Nous sommes devant une question qui met tout le monde mal à l’aise, d’un côté de la Méditerranée comme de l’autre. Marocains et Espagnols se crispent et crient au scandale : comment osez-vous toucher à notre histoire, notre patrimoine ?
Cette question, dirions-nous, marque un vrai tournant dans la longue histoire entre le Nord et le Sud, l’Occident et l’Orient, l’Europe et l’Afrique, l’islam et le christianisme. Et pas seulement entre l’Espagne et le Maroc.
Il y a six siècles, donc, quelque chose a changé dans le monde. Pendant que l’Europe se préparait à la Renaissance, prélude à une longue ère de progrès en tous genres, la rive sud de la Méditerranée allait se replier sur ses terres, abandonnant ses façades maritimes et sa grandeur passée.
Un monde s’éveille pendant que l’autre s’endort. Etant donné sa position géographique exceptionnelle, Sebta a toujours été une « clé ». Mais une clé, ça peut tourner dans les deux sens. Avant, elle ouvrait le passage à l’Europe. Après, elle a tourné dans le sens inverse, ouvrant l’accès au Maroc. La porte du nord est devenue celle du sud.
C’est que le rapport de forces avait déjà changé il y a six siècles et des poussières. Et le temps a fait ce qu’il avait à faire : il a creusé les écarts et créé une série d’accumulations qui rendent la situation, aujourd’hui, quasi-inextricable.
Il se dit, depuis bien longtemps, que Sebta et Melilla redeviendraient marocaines le jour où le rocher de Gibraltar serait Espagnol. Même Hassan II l’avait prédit en son temps. Mais rien n’est moins sûr.
Beaucoup pensent aussi que le problème pourrait être réglé à l’aide d’un référendum où Sebtaouis et Melilliens seraient appelés à choisir définitivement leur camp. Mais les choses ne sont pas si simples. Parce que nul ne peut effacer, en un claquement de doigts, six siècles d’histoire, de différences, d’accumulations.
Paradoxalement, les deux présides n’ont peut-être jamais été autant marocains qu’aujourd’hui. Mais une marocanité contrariée. Avec, en face et comme contrepartie, une hispanité mise à mal ou poussée à l’extrême. C’est ce qui explique, peut-être, la poussée, à la fois du radicalisme islamiste et de la droite espagnole, dans ces terres pas comme les autres.

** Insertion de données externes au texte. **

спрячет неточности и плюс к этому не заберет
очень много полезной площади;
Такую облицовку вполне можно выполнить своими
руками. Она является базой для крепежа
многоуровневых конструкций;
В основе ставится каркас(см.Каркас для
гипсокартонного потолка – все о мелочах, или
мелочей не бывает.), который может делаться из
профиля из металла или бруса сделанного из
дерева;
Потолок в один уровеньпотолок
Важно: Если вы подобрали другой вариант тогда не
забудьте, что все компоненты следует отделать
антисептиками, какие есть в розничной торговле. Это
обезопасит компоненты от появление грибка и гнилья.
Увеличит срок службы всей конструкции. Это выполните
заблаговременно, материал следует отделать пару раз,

C’est à Sebta et Melillia que l’on trouve un grand nombre (en tout cas certainement supérieur à la moyenne nationale au Maroc) de recrues en partance pour Daesh. C’est aussi à Sebta et Melillia que l’on trouve les traces les plus visibles du « franquisme », que l’Espagne cherche pourtant à effacer.

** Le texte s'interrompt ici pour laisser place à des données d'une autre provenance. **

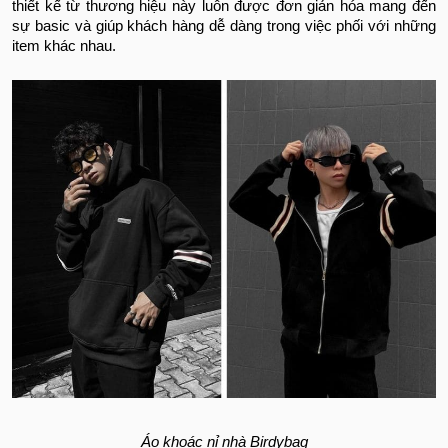
thiết kế từ thương hiệu này luôn được đơn giản hóa mang đến
sự basic và giúp khách hàng dễ dàng trong việc phối với những
item khác nhau.
Áo khoác nỉ nhà Birdybag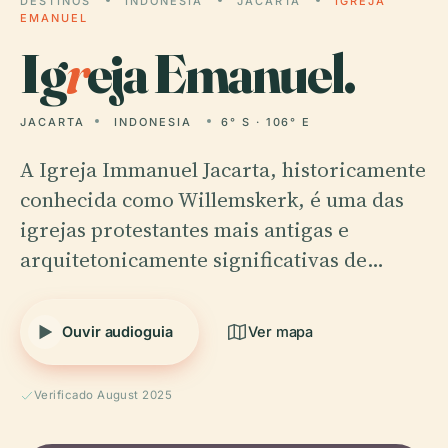
DESTINOS
INDONESIA
JACARTA
IGREJA
EMANUEL
Ig
r
eja Emanuel.
JACARTA
INDONESIA
6° S · 106° E
A Igreja Immanuel Jacarta, historicamente
conhecida como Willemskerk, é uma das
igrejas protestantes mais antigas e
arquitetonicamente significativas de…
Ouvir audioguia
Ver mapa
Verificado August 2025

Et c’est tout sauf un hasard.
Côté espagnol, l’intérêt de ces présides est d’abord stratégique. L’Espagne garde un pied en Afrique et contrôle une partie, petite mais vitale, du littoral marocain. Ce n’est pas négligeable. Côté marocain, ces présides restent une blessure. Elles posent un problème moral, qui malmène constamment la fierté nationale.
Mais le problème aujourd’hui ne se limite plus aux deux pays. Il consacre l’Europe, voire le reste du monde. Parce qu’il fait désordre. Nous parlons de deux villes espagnoles situés au Maroc, ou de deux villes marocaines colonisées par l’Espagne (cela dépend de l’angle sous lequel on se place). Objectivement, cela déplace les frontières de l’Espagne et de l’Europe entière plus au sud, en plein territoire marocain. Ce n’est pas l’idéal pour réguler les flux migratoires vers le nord. Ce chevauchement territorial, et culturel aussi, agit pour le moment comme un facteur de fragilité et d’instabilité chronique. Un jour, peut-être, il faut l’espérer, il pourrait servir comme richesse et force extraordinaire pour ces terres si loin et si proches…du Maroc et de l’Espagne à la fois.